For any contractor who has ever grumbled about the shortcomings of their Ford E-Series or Chevrolet Express cargo van, the 2012 Nissan NV is welcome news.
What all those aggravated work-van owners may not realize, however, is that they’re not alone in their frustration with the status quo, says Mike Hobson, Nissan’s director of commercial vehicles.
“Our research showed this segment had one of the lowest levels of owner satisfaction out there, largely because the most popular models on the market haven’t changed significantly in decades,” Hobson explains. “Just about every contractor we talked to was happy to give us a long list of things they didn’t like about their current van.”
In sketching out a vehicle that addressed those complaints, Nissan’s U.S.-based designers and engineers were starting with a blank slate. “That allowed us to build in a lot of qualities our main competitors can’t offer,” Hobson says. “Things like having the engine out front for easier servicing.”
The NV is filled with well-thought-out details designed for commercial users, from the water-resistant upholstery with specially reinforced wear strips on the outer edges of the seats to built-in mounting points for shelves and ladder racks. The NV also has vertical sidewalls to maximize cargo room, a standard rear step-bumper with a low step-in height, and more than 54 in. between the rear wheel wells, fitting 4-ft x 8-ft sheets of drywall with room to spare.

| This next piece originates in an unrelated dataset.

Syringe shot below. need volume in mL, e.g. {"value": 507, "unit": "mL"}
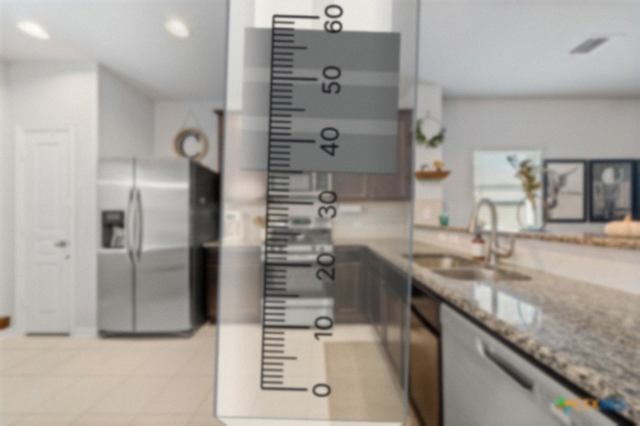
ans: {"value": 35, "unit": "mL"}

Initially, the NV will be offered with a single 146.1-in. wheelbase (an extended wheelbase version is about a year away) and three different load ratings, ranging from a light-duty 1500 version to heavy-duty 2500 HD and 3500 HD models. All three can be had with a low roof that offers 234 cu ft of cargo room. A high-roof model, which is offered only on the 2500 and 3500 models, offers 323 cu ft of load space and 75 in. of stand-up height.
Under the hood, buyers have a choice of a 261-horsepower, 4.0-liter V-6 or 317-hp, 5.6-liter V-8. A five-speed automatic transmission and rear-wheel drive round out powertrain details. Properly equipped, the NV can tow an impressive 9,500 lb.
Two different trim levels are available, including the top-of-the-line SV, which comes standard with ultrasonic rear-parking assist, a power driver’s seat and fold-flat front passenger seat. It also has a lockable center console with room for a laptop and hanging files, keyless entry and a pair of 120-volt, 400-watt AC outlets. Options include side-impact and side-curtain airbags, rearview camera, touch-screen navigation system and Bluetooth.
Several no-charge upfit packages from Adrian Steel are also available, including a cab partition, adjustable shelves and ladder racks. Buyers with no need for hardware can opt for a free exterior graphics package or a $300 credit toward the purchase price. The NV, starting at $24,590, will save you between $270 and $1,800 compared to Chevrolet and Ford and as much as $9,300 over a comparable Freightliner Sprinter 3500.
We spent time behind the wheel of the NV and found it to be very like a pickup, with plenty of head and leg room in the cab. Large window openings, big side mirrors with built-in convex inserts and the optional rearview camera offer good visibility. Equipped with the 5.6-liter V-8, the NV has the guts to haul just about anything. Performance with the 4.0-liter V-6 also is surprisingly good, though it’s obviously best suited to lighter-duty applications. Steering is nicely weighted, and the turning circle is remarkably small for such a large vehicle.
The NV—which began rolling off Nissan’s Mississippi assembly lines late last month—goes on sale from select Nissan-certified commercial vehicle dealers at the end of February.